O caso supratranscrito foi julgado pela Comissão Internacional de Direitos Humanos (CIDH), a qual propôs uma solução amigável do conflito entre as parte. De um lado os representantes dos peticionários, do outro, representantes do Governo Federal brasileiro e do Governo do Estado do Maranhão. Finalmente em 15 de dezembro de 2005, após mais de um ano de negociações, na cidade de São Luis, Estado do Maranhão, foi assinado, em ato público, o acordo entre as partes. O acordo contemplava o reconhecimento da responsabilidade internacional, o julgamento e punição dos responsáveis, medidas de reparação, tais como reparações simbólicas e materiais, medidas de não repetição e mecanismos de seguimento. O caso ora tratado encaixa-se à hipótese de responsabilidade internacional indireta do Estado por ato de particular, pois o Estado brasileiro falhou no seu compromisso de prevenir a prática lesiva a direitos humanos a que se refere o caso, bem como demonstrou morosidade nas investigações, para apurar os fatos e identificar os culpados, fato que gerou a ocorrência de casos semelhantes, pois a inércia do judiciário deu azo à continuidade das práticas delitivas violadoras de direitos humanos, possibilitando ao agressor vitimar inúmeras crianças.

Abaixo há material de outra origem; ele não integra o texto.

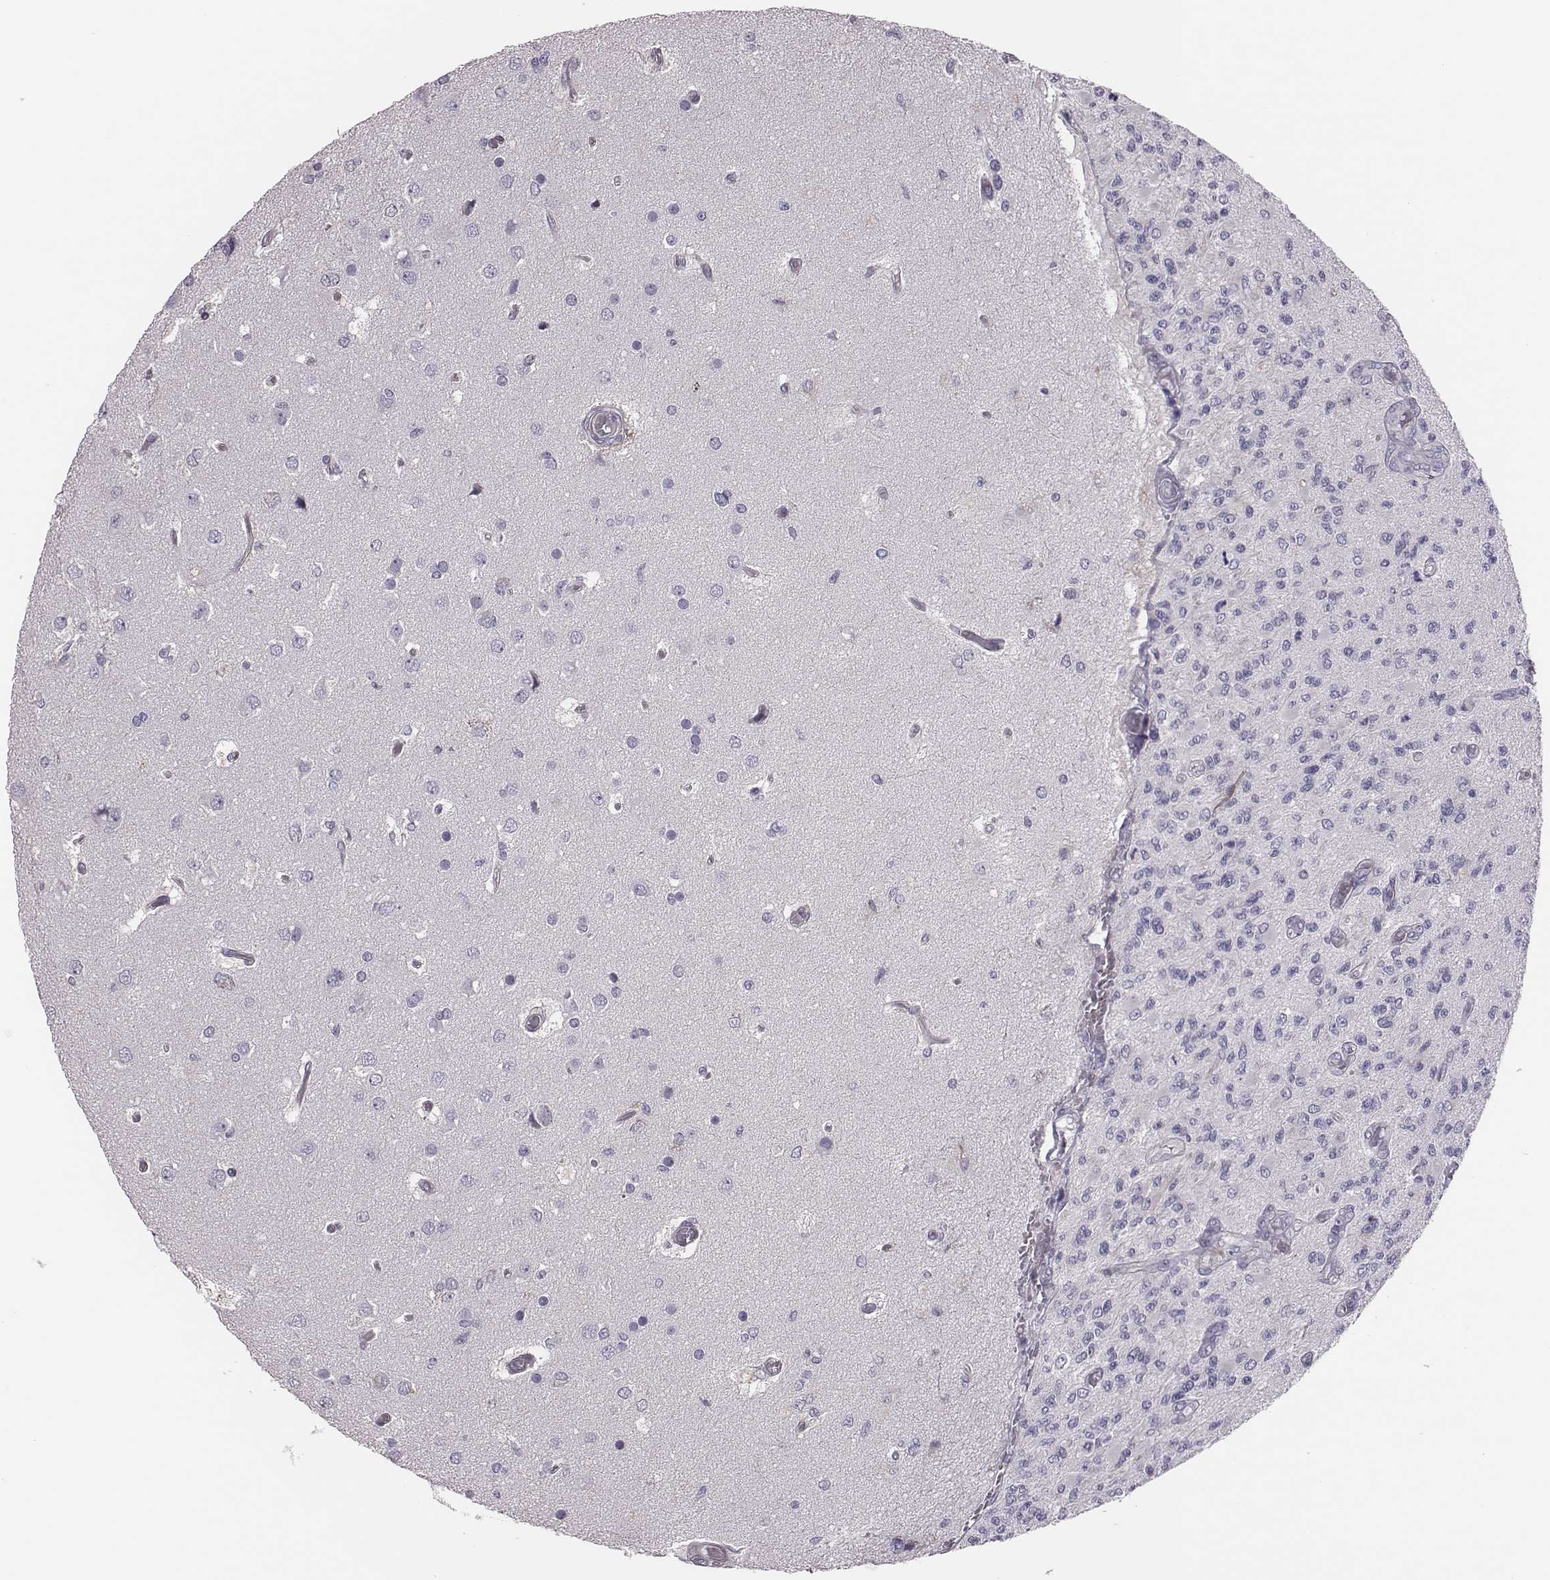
{"staining": {"intensity": "negative", "quantity": "none", "location": "none"}, "tissue": "glioma", "cell_type": "Tumor cells", "image_type": "cancer", "snomed": [{"axis": "morphology", "description": "Glioma, malignant, High grade"}, {"axis": "topography", "description": "Brain"}], "caption": "This is an immunohistochemistry histopathology image of glioma. There is no staining in tumor cells.", "gene": "SCML2", "patient": {"sex": "female", "age": 63}}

A responsabilidade internacional, com relação aos casos nº 12.426 e nº 12.427, foi reconhecida pelo Estado brasileiro no ano de 2006. Em decorrência da obrigação de reparar o dano, o Brasil, por intermédio da solução amistosa proposta pela Comissão Internacional de Direitos Humanos, procedeu ao cumprimento do pactuado. A primeira atitude que o Brasil teve de tomar foi o reconhecimento voluntário de sua responsabilidade internacional pelo ato do particular causador de violação de direitos humanos e a sua omissão na persecução penal eficaz quanto ao caso dos meninos emasculados do Maranhão. A segunda ação a qual o Estado brasileiro comprometeu-se foi a de julgar e punir os responsáveis pelas práticas criminosas descritas no caso. Comprometendo-se, portanto, a apurar a responsabilidade do réu, obedecendo ao devido processo legal, bem como respeitando os direitos humanos. Ademais, comprometeu-se a prosseguir eventuais investigações que tenham por objetivo apurar a responsabilidade de terceiros quanto ao mesmo caso. Além dessas medidas, a República brasileira assumiu a obrigação de acatar medidas de reparação, simbólica e materiais. Por fim, o Estado brasileiro e as peticionárias comprometeram-se a enviar relatórios anuais a respeito do cumprimento dos termos acordados na solução amistosa à Comissão Internacional de Direitos Humanos, com a finalidade de demonstrar a obediência efetiva ao acordo.

5. CONSIDERAÇÕES FINAIS

Conforme fora demonstrado a responsabilidade internacional do Estado é tema recorrente, não caracterizando um fenômeno da atualidade, pois desde os primórdios do Direito Internacional, os Estados que descumpriam normas de direito consuetudinário sofriam responsabilização por seus atos prejudiciais a outros Estados. Desta forma, com o aprimoramento das relações internacionais e a criação de mecanismos de controle jurisdicionais de aferição do cumprimento dos acordos e tratados, de caráter supranacional, a responsabilidade passou a ser ainda mais incisiva. Haja vista o Estado não poder se eximir de cumprir com as obrigações internacionalmente assumidas, a responsabilidade do Estado por violação a direitos humanos sobrepassa aos atos dos seus próprios agentes, sendo excepcionalmente responsável por atos de particulares que violem direitos internacionalmente considerados, uma vez que tenha falhado no seu dever de garantia. Neste cenário, os organismos internacionais ligados aos sistemas regional e global de proteção de direitos humanos têm tido um papel de destaque na proteção da dignidade da pessoa humana. Fato que leva o Estado a preocupar-se mais com a manutenção de uma ordem social justa, onde prevaleça a salvaguarda de direitos fundamentais e haja prevenção e repressão efetiva a todo e qualquer ato de particular que ofenda bem jurídico alheio. De fato ainda há um longo caminho a ser trilhado para se chegar ao objetivo da garantia eficaz dos direitos humanos, mas o instituto da responsabilidade internacional fornece importante impulso para o alcance deste fim.